At Fri, 10 Sep 2021 16:55:48 +0900, Abhishek Bhola <abhishek(dot)bhola(at)japannext(dot)co(dot)jp> wrote in
> So is there any solution to this issue?
> I did try to increase the wal_sender_timeout and it broke the pub/sub.
> I increased the wal_receiver_timeout and it wouldn't attempt to restart the
> subscription until that time elapsed.
> Due to that, the WAL segments got removed by the time it came up again and
> it stopped working.
> So given that the publisher is publishing at a higher rate than the
> subscriber is subscribing, what can be done?

Given that my assumption is right, to enable a subscriber to send a
response, the subscriber needs to see a keepalive packet from
publisher (sent with intervals of wal_sender_timeout/2) within every
interval of wal_sender_timeout. Otherwise needs to "rest" by finding a
gap in the data stream from the publisher with intervals shorter than
wal_sender_timeout.

The reason subscriber is kept busy is it receives the next data
before it finishes applying the previous data.
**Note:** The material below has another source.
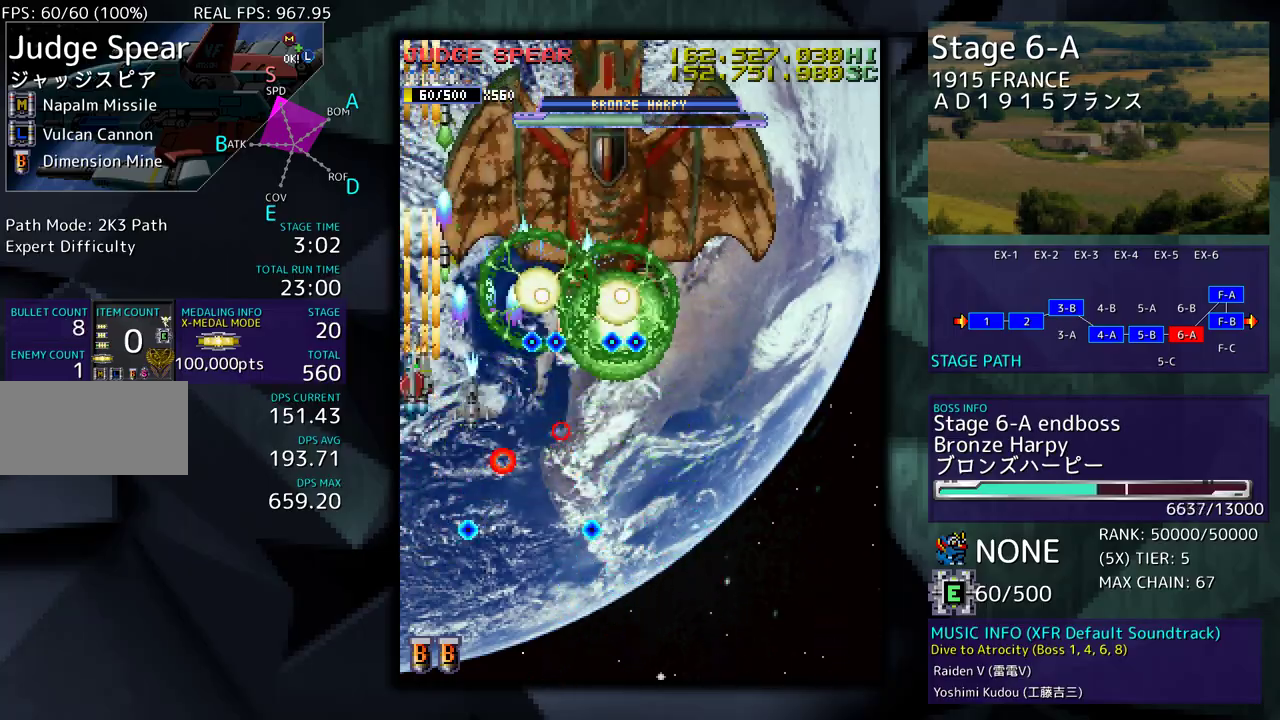
{"buttons": ["DPAD_DOWN"], "events": [[217, "DPAD_LEFT", "up"], [250, "DPAD_UP", "up"], [267, "DPAD_LEFT", "down"], [300, "DPAD_DOWN", "down"], [333, "DPAD_LEFT", "up"]]}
So possible workaround
I came up with for now are:

- Increase processing power of the subscriber, so as to increase the
possibility that it can finish applying changes before the next data
block comes from the publisher. Or, to make the subscriber can keep
catching up to the publisher. This is the most appropriate solution,
I think.

- Throttle network bandwidth to obtain the same effect to the first
reason above. (This may give a side effect that the bandwidth become
finally insufficient.)

- Break large transactions on the publisher into smaller pieces.
Publisher sends data of a transaction at once at transaction commit,
so this could average data transfer rate.

- If you are setting *sufficient* logical_decoding_work_mem for such
problematic large transactions, *decreasing* it might mitigate the
issue. Lower logical_decoding_work_mem cause transaction data spill
out to disk and the spilled data on disk could be sent at slower
rate than on-memory data. Of course this is in exchange with total
performance.

- Streaming mode of logical replication introduced in PostgreSQL 14
might be able to mitigate the problem. It starts sending
transaction data before the transaction completes.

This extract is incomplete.